Olha, deixa-me contar-te uma cena que me aconteceu e que ainda hoje me deixa meio atrapalhada quando me lembro.

Foi naquela altura em que eu e o meu marido, o Joaquim, ficámos fechados em casa por causa da quarentena. Os dois, de molho, e a carteira a ficar cada vez mais leve. Faltava uma semana para nos pagarem e tínhamos pouquíssimos euros para dar conta do recado.

Não vou mentir, ainda havia algumas coisas no frigorífico, por isso pensei: Vá, Mariana, ainda se desenrasca! Agora digo isto a rir, mas na altura não teve piada nenhuma.

De repente lembrámo-nos de um tipo a quem tínhamos emprestado dinheiro há uns meses. Não era uma fortuna, mas dava-nos imenso jeito naquela fase.

Enquanto eu punha água ao lume para um chá, o Joaquim já andava a vasculhar nos contactos até encontrar o número. Pegou no telefone e ligou. Quando finalmente alguém atendeu, o Joaquim começou logo num tom firme, a pedir os euros de volta. Mas juro-te, em menos de um minuto, mudou o tom passou da autoridade para a comoção, quase a pedir desculpa.

Desligou o telefone e contou-me que o nosso devedor lhe disse que a mãe dele tinha morrido.

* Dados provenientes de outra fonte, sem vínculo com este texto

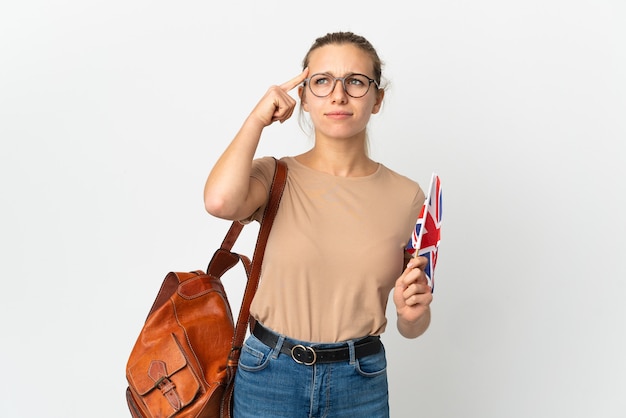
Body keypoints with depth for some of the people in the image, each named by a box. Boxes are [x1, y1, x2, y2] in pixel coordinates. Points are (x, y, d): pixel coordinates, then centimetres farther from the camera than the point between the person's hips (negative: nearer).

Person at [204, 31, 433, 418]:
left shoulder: (406, 196, -3)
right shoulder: (275, 177, -5)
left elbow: (412, 328, 6)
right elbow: (220, 201, -30)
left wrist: (412, 313, -17)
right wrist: (258, 118, -15)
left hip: (361, 384, 1)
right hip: (270, 376, -1)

E nós, ainda por cima pessoas de coração mole, concordámos logo que podíamos (e devíamos) esperar que ele recuperasse antes de falar de dinheiro.

Passaram-se umas semanas, e nesse tempo tentámos ir levando a vida. Num sábado, decidimos fazer um jantar especial só para animar e fomos à mercearia ali ao lado comprar umas verduras. Estávamos a sair e, de repente, cruzamo-nos com a falecida mãe do nosso devedor ali, vivíssima e de cesta na mão.

Só me faltou desmaiar. O Joaquim, então, ficou de tal maneira passado que, mal entrámos no carro, foi logo com pressa ao bairro do rapaz.

Quando chegámos, demos de caras com ele completamente bêbado, sem vontade nenhuma de conversar, quanto mais devolver dinheiro. O Joaquim estava mesmo a perder a paciência e ia quase partir para a briga, quando o tipo se rende e acaba por confessar que inventou tudo aquilo mal viu o número só para não ter de pagar naquele momento.

Lá foi ao quarto buscar o dinheiro e deu-nos, meio envergonhado. Depois desse dia nunca mais o vi pela cidade.

E diz-me lá tu, depois de uma destas, quem é que ainda acredita e confia nas pessoas, pá?